In February 2023, Baieva competed with the Ukrainian group at the Tartu Grand Prix where they swept the gold medals. They won a bronze medal in 5 hoops at the Baku World Cup. Then at the 2023 European Championships, the Ukrainian group won a silver medal in the team event alongside the individual gymnasts. Baieva and the Ukrainian group finished fourth in the all-around and qualified for both event finals. They finished sixth in 5 hoops and fourth in 3 ribbons and 2 balls. At the 2023 World Championships, the Ukrainian group finished fifth in the all-around and qualified for both event finals. They finished seventh in the 5 hoops final, and they won the bronze medal in 3 ribbons and 2 balls.

=== 2024 ===
Baieva competed with the Ukrainian group at the 2024 European Championships in Budapest. The group finished sixth in the all-around and fifth in the 5 hoops final. They then won the bronze medal in the 3 ribbons and 2 balls final. Then in July, the group won two bronze medals at the 2024 Cluj-Napoca World Challenge Cup, in the all-around and 3 ribbons and 2 balls.

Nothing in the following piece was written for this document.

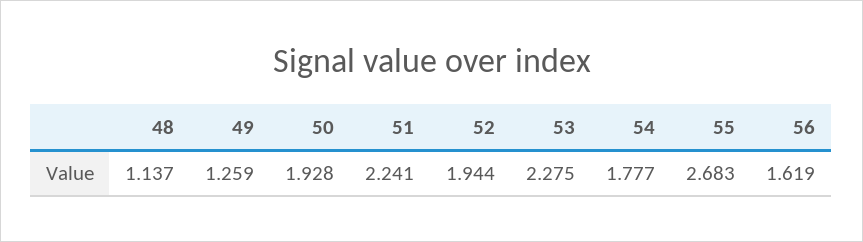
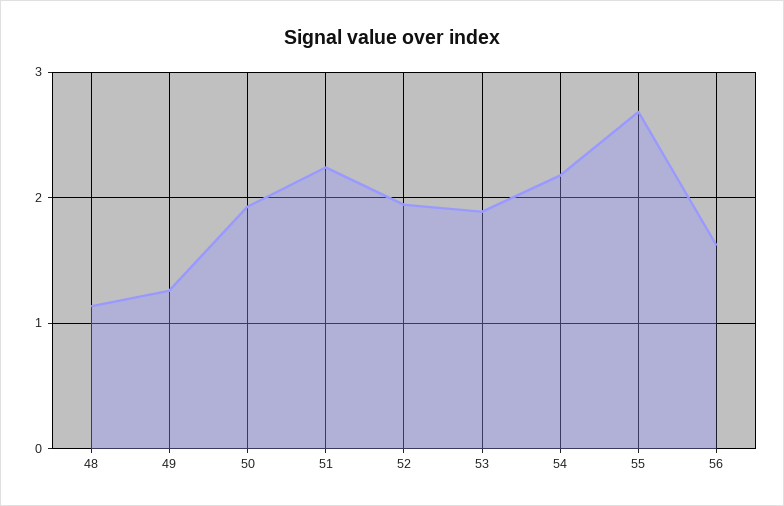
53: 2.275 -> 1.9
54: 1.777 -> 2.2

Baieva represented Ukraine at the 2024 Summer Olympics alongside Alina Melnyk, Mariia Vysochanska, Valeriia Peremeta, and Kira Shyrykina. The group qualified for the all-around final in third place, including having the highest score in 3 ribbons and 2 balls. Then in the all-around final, the group sat in second place after the 5 hoops, but after several major mistakes in 3 ribbons and 2 balls, the group dropped to seventh place. Baieva noted after the competition that the group "couldn't cope with the stress" of being in medal position.

===2025===
She was part of the group that competed at the 2025 European Championships in Tallinn, Estonia, and finished 8th in group all-around. Together with Polina Karika and Taisiia Onofriichuk they won silver medal in team competition. They won another silver in 3 Balls + 2 Hoops final.

In late August, Diana was selected to represent Ukraine alongside Yelyzaveta Azza, Valeriia Peremeta, Kira Shyrykina, Nadiia Yurina and Oleksandra Yushchak at the 2025 World Championships in Rio de Janeiro, Brazil. They took 9th place in group all-around and won bronze medal in team competition together with Polina Karika and Taisiia Onofriichuk. They won a gold medal in 3 balls + 2 hoops final, second-ever gold medal in the group event for Ukraine and the first since the 2002 World Championships.

===2026===
In 2026 Baieva and her teammates Oleksandra Yushchak, Valeriia Peremeta, Yelyzaveta Azza, Kira Shyrykina and Polina Horodnycha competed at Tartu Grand Prix, winning gold medal in group all-around and 5 balls and bronze medal in 3 hoops + 4 clubs final. In March, they were 7th in all-around and 6th in 5 Balls final at Sofia World Cup. In April, they competed at Baku World Cup, and took 13th place in all-around.In early May, the group competed at European Cup in Baku, and won bronze medal in 3 Hoops + 4 Clubs. They took 5th place in 5 Balls.

On May 27-31, she competed at the 2026 European Championships in Varna, Bulgaria, alongside Oleksandra Yushchak, Valeriia Peremeta, Kira Shyrykina, Taisiia Redka and Polina Horodnycha. They took 7th place in all-around, 9th place in team competition with Polina Karika and Taisiia Onofriichuk, and 4th place in mixed apparatus final. In June, they took 14th place in all-around at the World Challenge Cup Cluj-Napoca, after big mistakes in both routines. In July, they ended on 6th place in all-around at Milan World Cup and won bronze medal in 3 Hoops + 4 Clubs final.